§ **ACTION ITEM**
The answer must be one number: how many lines in the records below contain the string "Table".

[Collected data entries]
========

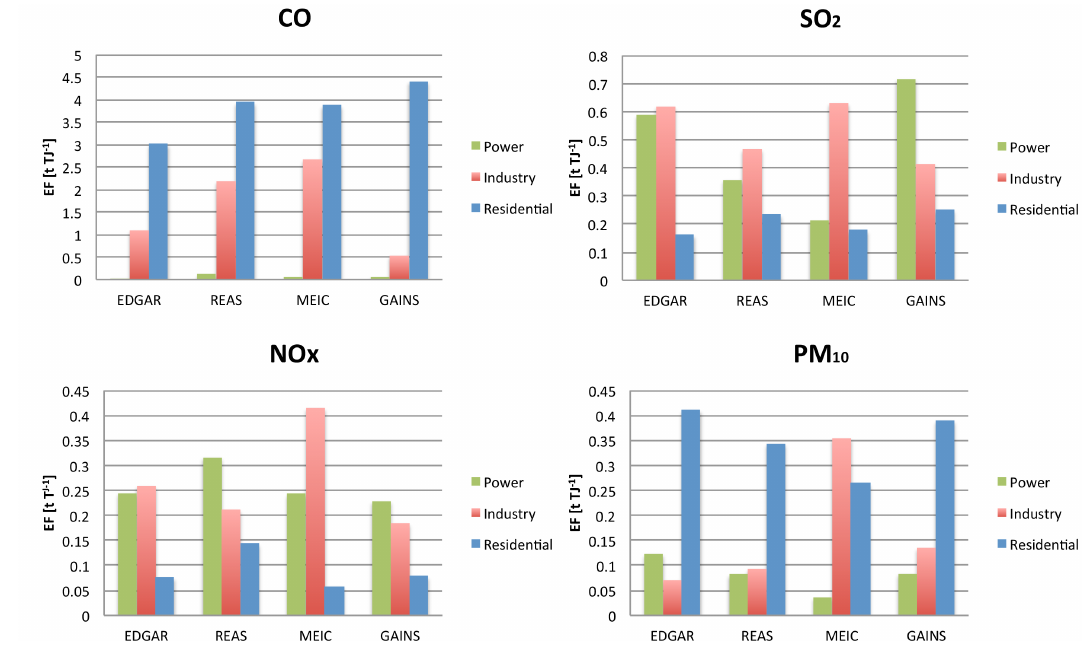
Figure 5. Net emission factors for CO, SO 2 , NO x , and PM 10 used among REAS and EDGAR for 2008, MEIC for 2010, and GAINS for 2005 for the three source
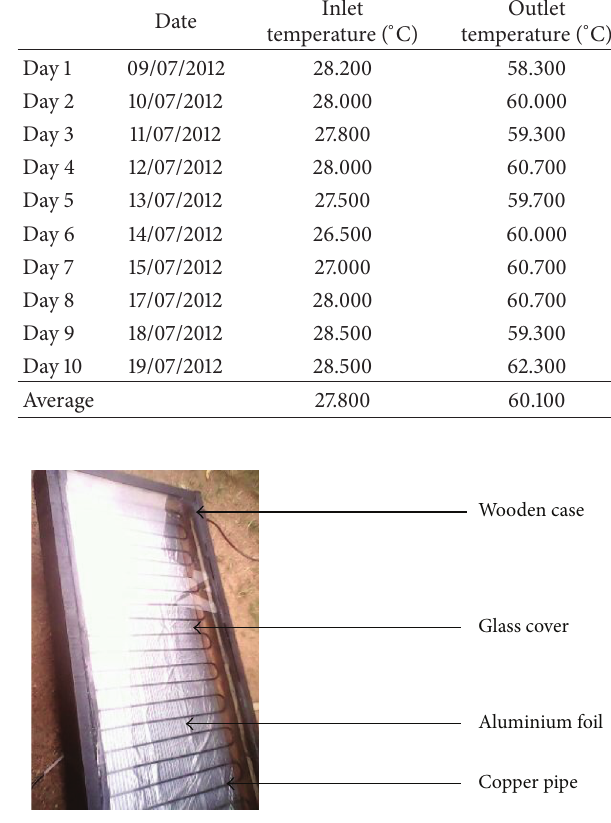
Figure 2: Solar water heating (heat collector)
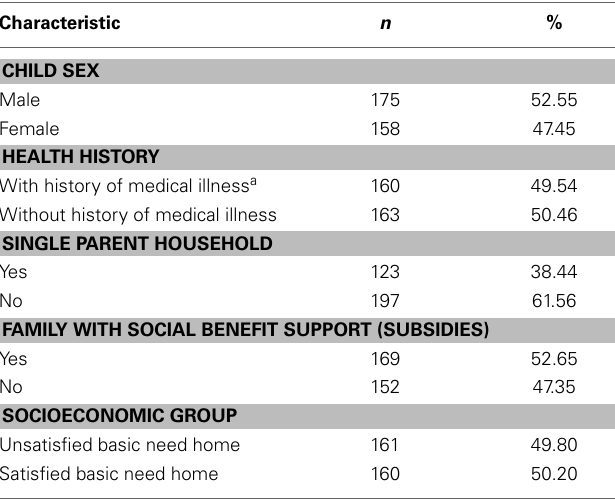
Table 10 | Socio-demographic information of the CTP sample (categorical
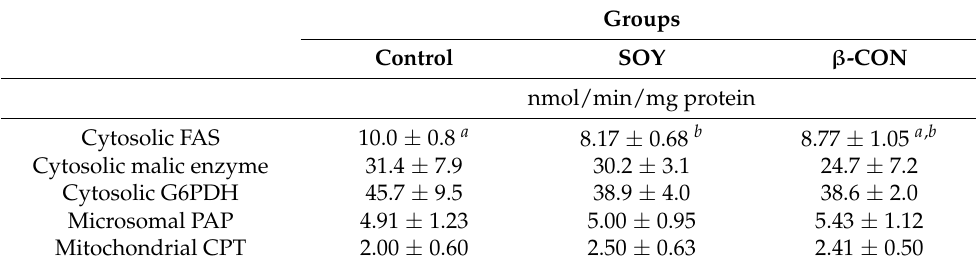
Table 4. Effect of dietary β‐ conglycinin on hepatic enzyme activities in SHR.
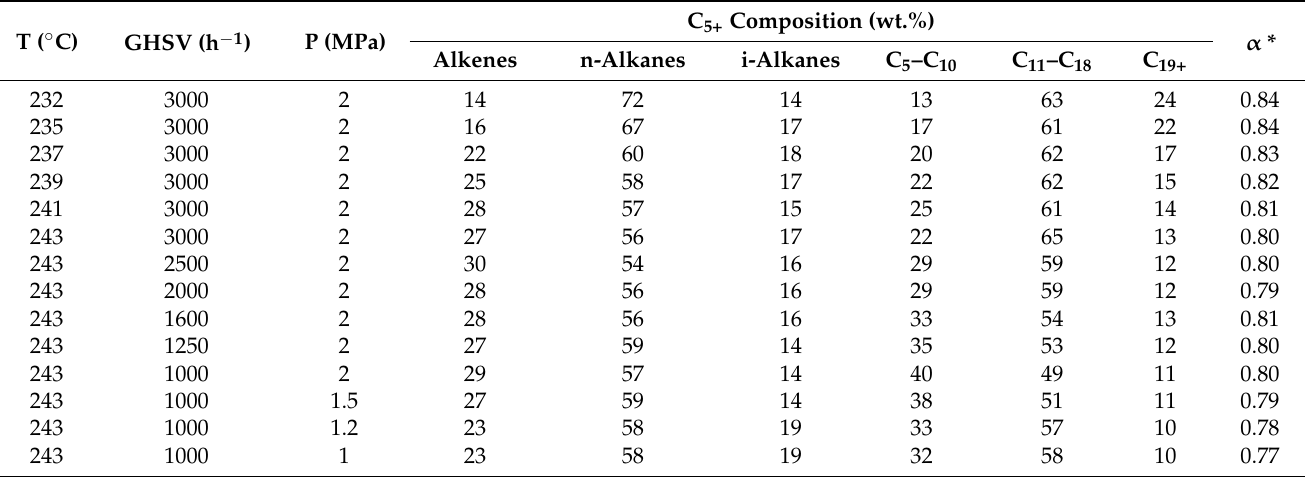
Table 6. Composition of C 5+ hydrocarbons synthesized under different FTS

========

§ **YOUR RESPONSE**
3